Tasmanian Photographer Richard Bennett has become synonymous with the Sydney to Hobart Yacht Race. For 50 years, he has been out there with the fleet, capturing every boat as they fight for the best time across Bass Strait to Hobart.
Today, at 1 pm, the firing of a cannon will mark the beginning of the race, and the fleet will sail out of Sydney Harbour. Richard, now 78 years old, will watch the race tracker and the wind, ready to take to the skies and photograph the iconic race for the 50th time.

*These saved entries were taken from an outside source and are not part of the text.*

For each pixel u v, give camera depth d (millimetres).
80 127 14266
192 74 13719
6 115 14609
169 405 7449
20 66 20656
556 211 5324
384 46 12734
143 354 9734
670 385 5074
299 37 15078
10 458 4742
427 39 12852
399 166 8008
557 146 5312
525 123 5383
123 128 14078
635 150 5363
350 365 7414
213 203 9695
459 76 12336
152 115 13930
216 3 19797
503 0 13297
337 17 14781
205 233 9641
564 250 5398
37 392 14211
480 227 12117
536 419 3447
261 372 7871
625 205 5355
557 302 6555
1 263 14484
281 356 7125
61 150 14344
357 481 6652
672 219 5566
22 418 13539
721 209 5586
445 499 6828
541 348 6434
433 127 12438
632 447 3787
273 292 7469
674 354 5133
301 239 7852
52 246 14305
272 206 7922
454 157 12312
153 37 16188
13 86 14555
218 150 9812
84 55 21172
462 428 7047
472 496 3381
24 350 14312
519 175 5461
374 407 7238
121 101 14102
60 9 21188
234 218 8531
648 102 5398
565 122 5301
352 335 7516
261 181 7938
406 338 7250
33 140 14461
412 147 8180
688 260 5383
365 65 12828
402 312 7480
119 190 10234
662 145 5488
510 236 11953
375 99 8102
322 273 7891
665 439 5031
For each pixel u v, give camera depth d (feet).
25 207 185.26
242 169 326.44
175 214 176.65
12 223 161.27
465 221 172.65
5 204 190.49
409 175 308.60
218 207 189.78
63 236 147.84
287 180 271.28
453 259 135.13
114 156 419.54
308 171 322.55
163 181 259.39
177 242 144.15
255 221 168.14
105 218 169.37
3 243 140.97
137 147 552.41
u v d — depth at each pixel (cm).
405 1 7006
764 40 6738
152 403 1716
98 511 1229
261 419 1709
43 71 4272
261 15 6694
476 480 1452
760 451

Yachties describe him as courageous and dedicated and his work as the pinnacle of yacht race photography – spectacular and realistic.
One yachtie said:
The sight of his beard behind the camera as he hangs out the side of the branded aircraft has become as familiar and exciting a sight to yachties as the tall dolerite cliffs that mark the entrance to the home stretch.
For Richard, it all starts before dawn. At 4 am, he heads to the airstrip to meet his pilot to take off at first light. He wants the beautiful morning glow, and he doesn’t want to miss a minute, an opportunity to capture a yacht and a crew in their element approaching the finish line of the world’s toughest ocean race.
His daughter Alice, also a photographer, will be shooting the race with him this year, something she has been doing intermittently since she was 14 years old. She is in training for the eventual day that Richard puts down his camera, which he is adamant is many years away.
“To share that experience of being there with Dad, with him in his element, is very special,” Alice says.
In between shooting, Alice says they are ‘giggly’ with excitement, literally hopping from toe to toe, eager to get back out there. Richard monitors the weather constantly, and if there is a huge wind off the south coast, they fly down there to ‘get the west coasters’.
“We’re just having so much fun. The light, the waves and the boats are coming. We’re so excited to get out there, the pilot is always telling us to wait and let the yachts get a little closer until we can’t wait any longer, and then we leap into the air again.”
They are out from dawn to dusk getting every boat possible in the daylight. Alice says Richard goes so hard for that week and then crashes at the end. A couple of times, Richard has finished the race with pneumonia from being in extreme conditions, pushing himself hard for the duration of the race.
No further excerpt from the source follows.